定义：如果变量X无助于预测Y，则说明X不是Y的原因；相反，若X是Y的原因，则需要满足2个条件：（1）X应该有助于预测Y，即在Y关于Y的过去值的回归中，添加X的过去值作为独立变量应当显著增加回归的解释能力；（2）Y不应当有助于预测X，因为X有助于预测Y，Y也有助于预测X，则很有可能存在一个或多个其他变量是引起X变化的原因也是引起Y变化的原因。

Granger因果分析适用于平稳性的时间序列数据模型的检验。

对于变量X和Y，granger因果检验要求估计以下回归：

$Y_t=\sum_{i=1}^{m}\alpha_i X_{t-i}+\sum_{i=1}^{m}\beta_i Y_{t-i}+\mu _{1t}\left ( 1 \right )$

$X_t=\sum_{i=1}^{m}\lambda _i Y_{t-i}+\sum_{i=1}^{m}\delta _i X_{t-i}+\mu _{2t}\left ( 2 \right )$

假设白噪声 $\mu _{1t}$ 和 $\mu _{2t}$ 是互不相关的，式（1）假定y取值与y和x过去值有关，式（2）假定x取值与y和x过去值有关。

式（1）的零假设为α1=α2=…=αm=0，式（2）的假设为β1=β2=…=βm=0。

在式（1）中若x的滞后项系数显著不为0，在式（2）中若y的滞后项系数显著为0，就说明：x是y的granger原因。同理，式（1）和式（2）中若x的滞后项系数和y的滞后项系数显著不为0，说明x和y互为granger因果，当它们显著为0时，说明x和y互为独立，彼此不存在grange因果关系。

步骤：

（1）平稳性检验，一般采用单位根检验。

（2）若（1）通过检验后，进行赤池信息准则AIC或贝叶斯信息准则BIC求阶数，granger因果检验。
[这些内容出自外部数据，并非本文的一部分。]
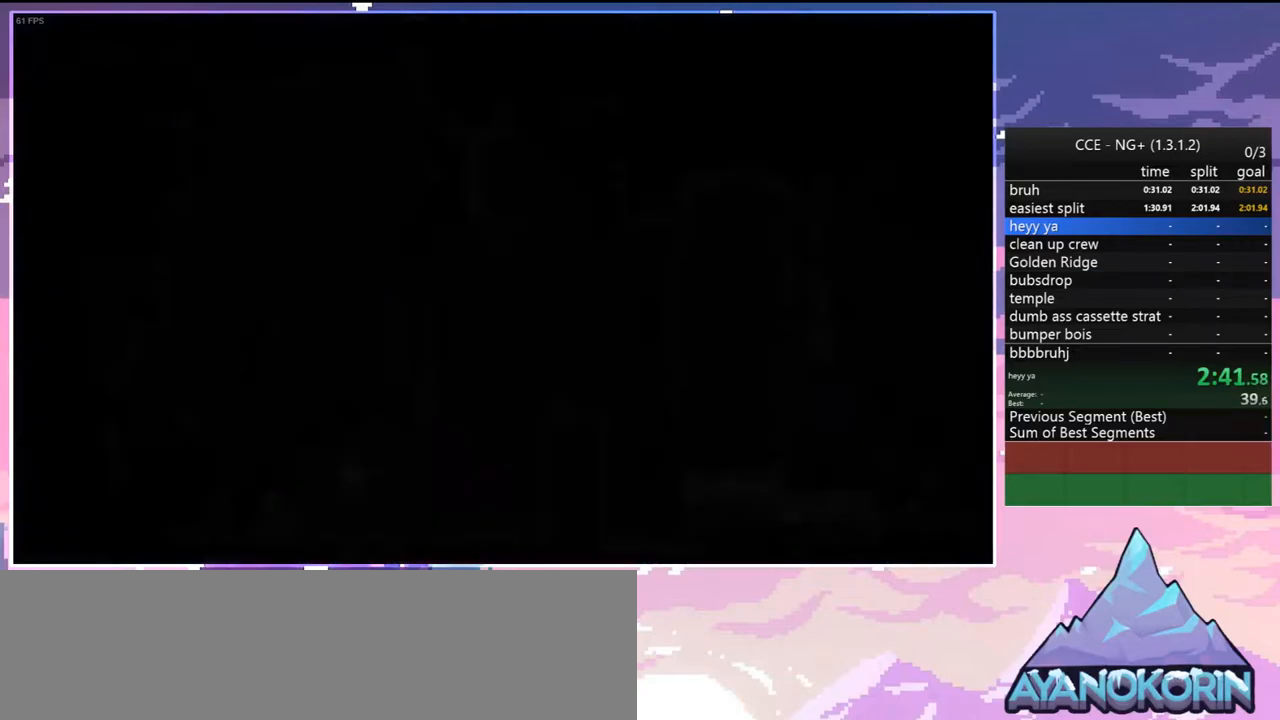
{"keys": ["grab", "jump", "right", "up"], "events": [[267, "dash", "down"], [367, "grab", "down"], [417, "dash", "up"], [417, "up", "down"], [500, "jump", "down"]]}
（3）若（1）未通过，一阶差分或协整性检验，进行赤池信息准则AIC或贝叶斯信息准则BIC求阶数，granger因果检验

def grangercausality2_feature(readpath, savepath):
    """
    该方法接收一个包含2列的2维的数组作为主要参数：
    第一列是当前要预测未来值的序列A，第二列是另一个序列B,该方法就是看B对A的预测是否有帮助。
    该方法的零假设是：B对A没有帮助。
    如果所有检验下的P-Values都小于显著水平0.05，则可以拒绝零假设，并推断出B确实对A的预测有用。
    第二个参数maxlag是设定测试用的lags的最大值。
    """
    filename = os.listdir(readpath)
    f = open(savepath + 'log_GrangerCausalityRelation.txt',
             'a+', encoding='utf-8')
    for name in filename[:1]:
        df = pd.read_csv(readpath + name)
        data1 = df[['NOX', 'erci_wind']]
        data2 = df[['NOX', 'yici_wind']]
        data3 = df[['NOX', 'anshui']]
        data4 = df[['NOX', 'fuhe']]
        data5 = df[['NOX', 'in_Omean']]

        result_1 = grangercausalitytests(
            data1, maxlag=10, addconst=True, verbose=True)
        result_list_1 = []
        for lag in result_1:
            for test in result_1[lag][0]:
                lag_info = {}
                lag_info["lag"] = lag
                lag_info["p_value"] = result_1[lag][0][test][1]
                lag_info["test_type"] = test
                result_list_1.append(lag_info)
        test_result_1 = pd.DataFrame(result_list_1)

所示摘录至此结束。